Giselle Eagle and Richard Brown, the only two humans on the windswept island Skokholm since the outbreak of COVID-19, recently found Stone Age tools and a pottery shard in a rabbit burrow. The items, including the shard of a funerary urn and tools used to make seal hide clothes and boats, date back to 3,750-9,000 years ago. The finds suggest the small island could have been used for ritual burial.
Eagle and Brown discovered the first of two “beveled pebbles” outside a burrow. The island’s rabbits dug the pebble up from the ground to make their underground home. Eagle and Brown snapped a photo of the pebble and sent it to the Royal Commission on the Ancient and Historical Monuments of Wales. Dr. Driver responded by saying, “The photos are clearly of a late Mesolithic ‘beveled pebble.’” He added, “These are common and distinctive finds amongst flint scatters of this age found on coastal sites all the way from [northern] France up to western Scotland, and also on some northern English coasts.”

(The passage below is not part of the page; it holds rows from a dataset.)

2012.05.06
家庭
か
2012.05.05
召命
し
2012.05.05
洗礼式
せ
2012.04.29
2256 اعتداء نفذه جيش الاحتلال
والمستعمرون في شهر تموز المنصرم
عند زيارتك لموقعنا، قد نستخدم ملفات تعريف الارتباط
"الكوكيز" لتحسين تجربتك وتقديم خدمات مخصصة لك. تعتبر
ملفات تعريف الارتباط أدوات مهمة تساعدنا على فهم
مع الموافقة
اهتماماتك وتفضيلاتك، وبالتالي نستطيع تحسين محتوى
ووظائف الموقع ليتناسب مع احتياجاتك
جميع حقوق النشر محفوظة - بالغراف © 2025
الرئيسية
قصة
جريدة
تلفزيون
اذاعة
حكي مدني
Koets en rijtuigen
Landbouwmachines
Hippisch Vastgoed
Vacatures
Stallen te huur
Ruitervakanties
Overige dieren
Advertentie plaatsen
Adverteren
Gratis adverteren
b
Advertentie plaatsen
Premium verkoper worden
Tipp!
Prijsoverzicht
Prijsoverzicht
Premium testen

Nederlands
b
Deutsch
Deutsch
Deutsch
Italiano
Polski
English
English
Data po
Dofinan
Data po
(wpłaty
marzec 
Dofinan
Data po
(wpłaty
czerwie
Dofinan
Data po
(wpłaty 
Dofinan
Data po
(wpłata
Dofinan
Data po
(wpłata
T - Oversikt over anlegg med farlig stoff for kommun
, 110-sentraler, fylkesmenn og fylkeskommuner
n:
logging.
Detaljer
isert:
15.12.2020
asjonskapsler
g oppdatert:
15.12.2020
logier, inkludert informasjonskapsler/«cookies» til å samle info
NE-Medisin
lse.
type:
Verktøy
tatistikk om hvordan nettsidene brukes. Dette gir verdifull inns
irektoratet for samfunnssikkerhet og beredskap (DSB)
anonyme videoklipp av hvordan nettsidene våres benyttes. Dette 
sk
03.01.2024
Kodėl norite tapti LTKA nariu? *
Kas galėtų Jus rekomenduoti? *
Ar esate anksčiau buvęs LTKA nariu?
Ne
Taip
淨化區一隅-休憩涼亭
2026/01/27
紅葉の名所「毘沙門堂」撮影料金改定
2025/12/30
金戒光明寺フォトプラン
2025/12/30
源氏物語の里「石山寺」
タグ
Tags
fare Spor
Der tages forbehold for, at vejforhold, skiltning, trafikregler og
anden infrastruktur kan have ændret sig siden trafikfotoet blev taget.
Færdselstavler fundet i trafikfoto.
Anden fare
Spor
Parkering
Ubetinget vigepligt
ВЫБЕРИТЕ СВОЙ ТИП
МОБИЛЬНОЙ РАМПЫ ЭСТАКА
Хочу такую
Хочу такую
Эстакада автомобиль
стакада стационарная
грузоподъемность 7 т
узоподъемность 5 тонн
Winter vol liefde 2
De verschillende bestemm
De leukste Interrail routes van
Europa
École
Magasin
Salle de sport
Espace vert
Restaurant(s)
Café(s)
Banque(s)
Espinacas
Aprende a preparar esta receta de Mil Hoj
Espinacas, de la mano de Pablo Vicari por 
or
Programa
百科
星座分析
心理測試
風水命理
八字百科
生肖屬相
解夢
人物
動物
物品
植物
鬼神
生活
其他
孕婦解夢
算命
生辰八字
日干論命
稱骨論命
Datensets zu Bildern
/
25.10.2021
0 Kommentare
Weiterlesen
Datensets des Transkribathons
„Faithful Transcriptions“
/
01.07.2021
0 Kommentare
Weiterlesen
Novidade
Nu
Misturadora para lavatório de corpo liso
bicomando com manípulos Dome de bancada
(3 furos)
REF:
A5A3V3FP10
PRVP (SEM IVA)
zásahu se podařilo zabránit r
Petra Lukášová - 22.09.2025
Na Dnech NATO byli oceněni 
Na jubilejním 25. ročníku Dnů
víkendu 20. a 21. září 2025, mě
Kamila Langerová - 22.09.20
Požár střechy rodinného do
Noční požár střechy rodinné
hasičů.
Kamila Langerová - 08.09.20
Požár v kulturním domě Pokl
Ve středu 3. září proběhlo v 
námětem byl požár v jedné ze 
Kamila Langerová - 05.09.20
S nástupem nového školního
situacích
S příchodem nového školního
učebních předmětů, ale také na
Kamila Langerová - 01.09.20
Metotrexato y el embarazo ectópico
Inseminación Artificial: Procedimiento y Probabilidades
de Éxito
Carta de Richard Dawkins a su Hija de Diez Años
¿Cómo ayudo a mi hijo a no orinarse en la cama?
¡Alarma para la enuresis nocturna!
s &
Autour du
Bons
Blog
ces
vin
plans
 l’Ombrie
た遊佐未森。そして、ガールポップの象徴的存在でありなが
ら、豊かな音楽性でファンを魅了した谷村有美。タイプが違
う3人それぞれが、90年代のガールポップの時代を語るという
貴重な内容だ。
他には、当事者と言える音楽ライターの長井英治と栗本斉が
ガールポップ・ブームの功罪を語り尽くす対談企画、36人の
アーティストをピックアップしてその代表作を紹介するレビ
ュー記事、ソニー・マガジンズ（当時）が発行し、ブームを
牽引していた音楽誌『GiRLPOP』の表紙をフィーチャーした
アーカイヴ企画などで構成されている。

When Eagle and Brown came across the pottery shard, they wrote, “We had our eye in, and it wasn’t long before we found another very likely candidate for a beveled pebble along Little Bay Wall (again exposed by the digging of Rabbits). Although we couldn’t find any more stones at the original site in the lee of the knoll, we did find a piece of pottery which to our (very) untrained eyes looked old.”
Upon their second discovery, the pair again reached out to an expert, who told them that the thick-walled pottery shard was a part of a funerary urn. Jody Deacon, who works at the National Museum of Wales, informed the pair that the pottery shards are “common in Ireland and seem to turn up more frequently in the western areas of Wales.” About the pottery shard, Dr. Toby Driver said, “[This is the] First Bronze Age burial urn fragment from the west Pembrokeshire islands. The prehistory of Skokholm has changed completely in only a few days.”
Similar finds from west Wales dated back to around 2,100 and 1,750 BCE, or 3,750 years ago.